Problem to solve
Whenever a line below mentions the word "Seager", that line should be copied.

────────

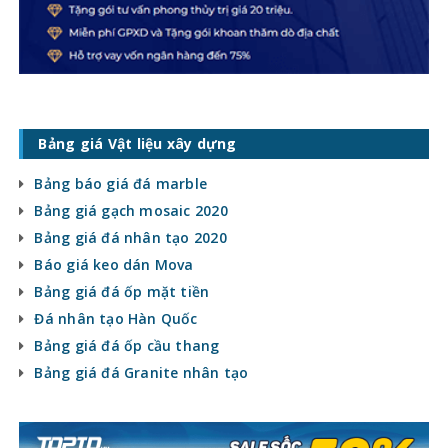
Bảng giá Vật liệu xây dựng
Bảng báo giá đá marble
Bảng giá gạch mosaic 2020
Bảng giá đá nhân tạo 2020
Báo giá keo dán Mova
Bảng giá đá ốp mặt tiền
Đá nhân tạo Hàn Quốc
Bảng giá đá ốp cầu thang
Bảng giá đá Granite nhân tạo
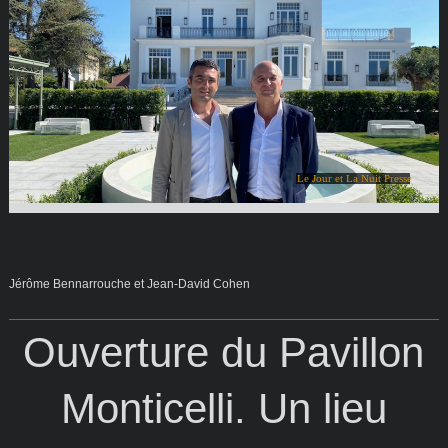
Le Jour et La Nuit Presse
Jérôme Bennarrouche et Jean-David Cohen
Ouverture du Pavillon
Monticelli. Un lieu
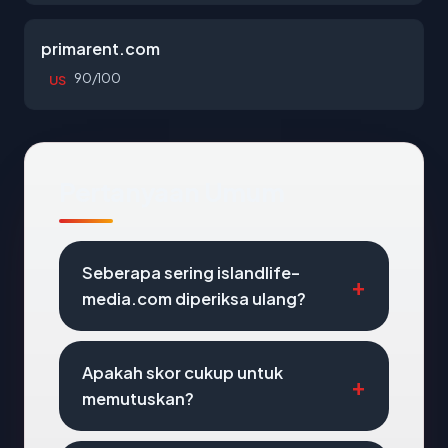
primarent.com
90/100
US
Pertanyaan Umum
Seberapa sering islandlife-
media.com diperiksa ulang?
Apakah skor cukup untuk
memutuskan?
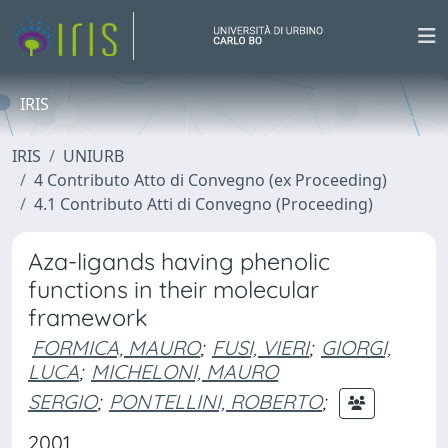
IRIS
IRIS
UNIURB
4 Contributo Atto di Convegno (ex Proceeding)
4.1 Contributo Atti di Convegno (Proceeding)
Aza-ligands having phenolic
functions in their molecular
framework
FORMICA, MAURO
;
FUSI, VIERI
;
GIORGI,
LUCA
;
MICHELONI, MAURO
SERGIO
;
PONTELLINI, ROBERTO
;
2001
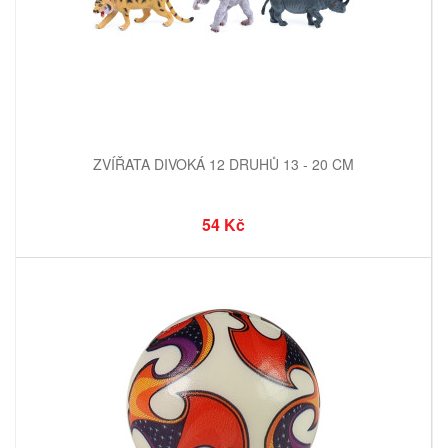
ZVÍŘATA DIVOKÁ 12 DRUHŮ 13 - 20 CM
54 Kč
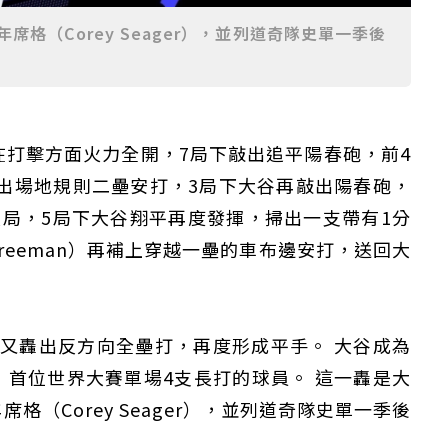
席格（Corey Seager），並列道奇隊史單一季後
打擊方面火力全開，7局下敲出追平陽春砲，前4
出場地規則二壘安打，3局下大谷再敲出陽春砲，
分大局，5局下大谷翔平再度發揮，掃出一支帶有1分
 Freeman）再補上穿越一壘的車布邊安打，送回大
又轟出反方向全壘打，再度形成平手。 大谷成為
ll）後，首位世界大賽單場4支長打的球員。 這一轟是大
格（Corey Seager），並列道奇隊史單一季後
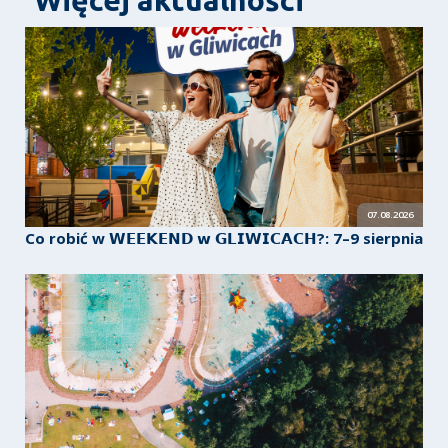
07.08.2026
Co robić w 𝗪𝗘𝗘𝗞𝗘𝗡𝗗 𝘄 𝗚𝗟𝗜𝗪𝗜𝗖𝗔𝗖𝗛?: 7–9 sierpnia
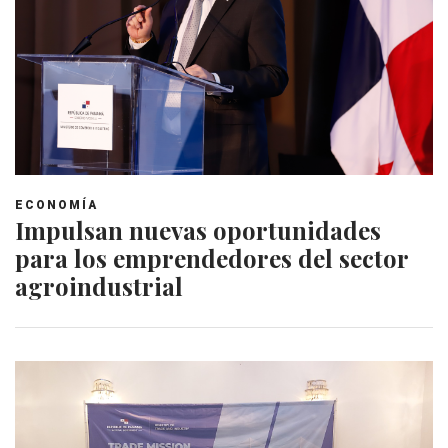
ECONOMÍA
Impulsan nuevas oportunidades
para los emprendedores del sector
agroindustrial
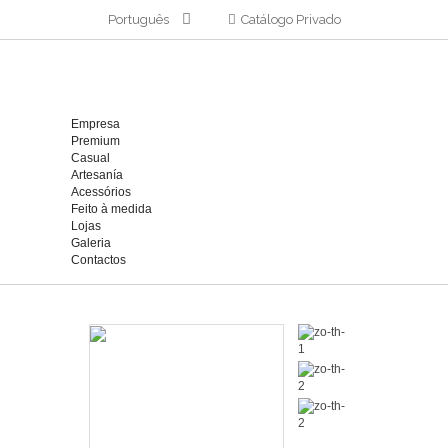
Português
Catálogo Privado
Empresa
Premium
Casual
Artesanía
Acessórios
Feito à medida
Lojas
Galeria
Contactos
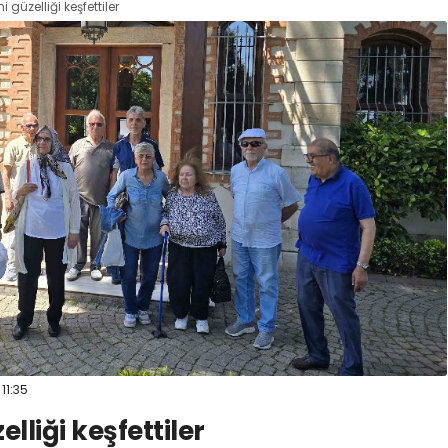
hi güzelliği keşfettiler
11:35
zelliği keşfettiler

────────

Response area
席格（Corey Seager），並列道奇隊史單一季後
格（Corey Seager），並列道奇隊史單一季後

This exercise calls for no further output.